- [Tarefa proposta A]
As afirmações abaixo estão de acordo com o texto sobre a quebra da Bolsa do Rio em 1989? Para cada uma, responda sim ou não e cite literalmente as palavras do texto que decidem a questão.
(i) Naji Nahas foi condenado a 24 anos de cadeia.
(ii) A prática usual de mercado era reconhecer uma operação no mesmo dia em que ela era feita.
(iii) Eduardo Rocha Azevedo presidia a Bolsa do Rio de Janeiro.
- [Tarefa proposta B] Prossiga o texto sobre a quebra da Bolsa do Rio em 1989 a partir do ponto em que ele termina.

- [Trecho do texto]
-.-.-

LUÍS PAULO ROSENBERG

Há algo surrealista na decisão do juiz que condenou simultaneamente Naji Nahas e Eduardo Rocha Azevedo a 24 e 8 anos de cadeia, respectivamente, como fecho do processo decorrente da quebra da Bolsa de Valores do Rio de Janeiro, em 1989.
Ainda que os detalhes dos acontecimentos de então envolvam tecnicalidades complexas, a essência do ocorrido é simples: naquela época, as Bolsas de São Paulo e do Rio de Janeiro ainda disputavam o primeiro lugar em volume de operações. Substituindo a cautela pela agressividade, a Bolsa carioca acolheu um mecanismo para atrair grandes especuladores para o seu pregão, admitindo que eles obtivessem financiamentos sobre ações transacionadas no mesmo dia, desrespeitando a prática usual de mercado de só reconhecer uma operação após sua liquidação, cinco dias após.
O instrumento de financiamento assim criado tornou abundantes os recursos disponíveis para quem quisesse forçar uma alta. Na verdade, foi criada uma corrente da felicidade, onde grandes instituições financeiras emprestavam a Naji a taxas de juros polpudas, sem se preocupar com a concentração de risco de seus empréstimos em um único cliente, pois Naji usava os empréstimos para elevar ainda mais a cotação das ações, gerando riqueza para todos.
O presidente da Bolsa de São Paulo de então -Eduardo Rocha Azevedo-, percebendo que mais uma vez a ganância levava os investidores a acreditar no motoperpétuo da criação de valor, denunciou a maracutaia, com o respaldo da lógica e do colegiado da Bolsa paulista.
Desfeita a confiança no esquema, cada emprestador procurou forçar Naji a pagar o que lhe devia. Como todos agiram simultaneamente, o alavancado Naji ficou dependurado na broxa, impossibilitado de honrar com seu patrimônio o gigantesco volume de crédito que havia obtido.
Em consequência, grandes bancos e corretoras que operavam no Rio sofreram perdas intoleráveis também para eles, que tampouco honraram as correspondentes operações de compra e venda de ações.

-.-.-

- [Bloco de dados]
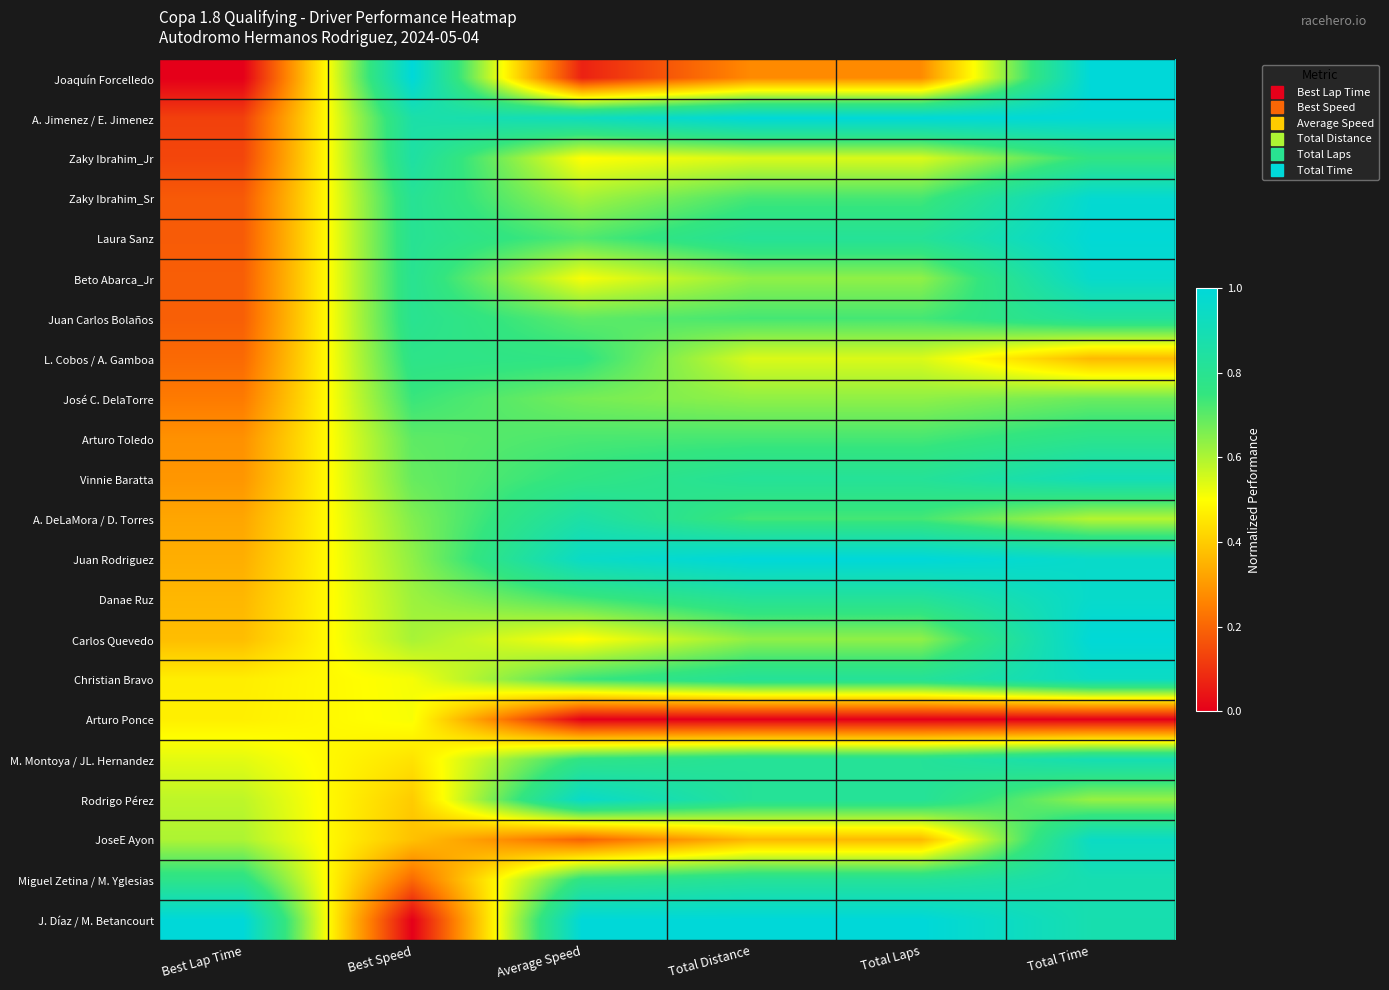

What is the total value across all series at Best Lap Time?

7.9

-.-.-

- [Área de resposta A]
(i) Sim: "condenou simultaneamente Naji Nahas e Eduardo Rocha Azevedo a 24 e 8 anos de cadeia, respectivamente"
(ii) Não: "a prática usual de mercado de só reconhecer uma operação após sua liquidação, cinco dias após"
(iii) Não: "O presidente da Bolsa de São Paulo de então -Eduardo Rocha Azevedo-"

- [Área de resposta B]
Como a Bolsa do Rio não tinha recursos para bancar as perdas, reconheceu publicamente que estava inadimplente, quase foi varrida do mapa e somente agora, após anos de um trabalho sério de recuperação de imagem, volta a ter credibilidade, sem chegar, entretanto, a fazer sombra à pujança da Bolsa paulista.
Vamos às conclusões:
1. Naji ficou inadimplente praticando um tipo de operação temerária, mas que era legítima e reconhecida pela Bolsa do Rio. Não aplicou um golpe nas "velhinhas de Taubaté", mas deixou de pagar financiamentos recebidos de algumas das mais escoladas instituições do mercado, que deveriam saber onde estavam amarrando suas mulas.
2. Vistos desse ângulo, os atos de Naji parecem não comportar uma punição tão rigorosa: que país é este que quer atrás das grades quem emitiu cheques sem fundos para raposas felpudas do mercado financeiro e desonera quatro delinquentes de Brasília que mataram um índio friamente, ateando-lhe fogo às vestes?
3. Qualquer que seja a avaliação da gravidade da falta de Naji, como punir no mesmo processo o responsável por denunciar o esquema de que se valia o grande investidor? Rocha Azevedo, com sua ação, pôs a nu o absurdo que se praticava, cumprindo brilhantemente com sua missão de guardião da honorabilidade da Bolsa paulista, que por isso sobreviveu ao temporal da época.
Condenar Rocha Azevedo seria um contra-senso equivalente a colocar na mesma cela o criminoso e o xerife que lhe deu voz de prisão. Uma injustiça que as alçadas superiores da Justiça federal certamente corrigirão.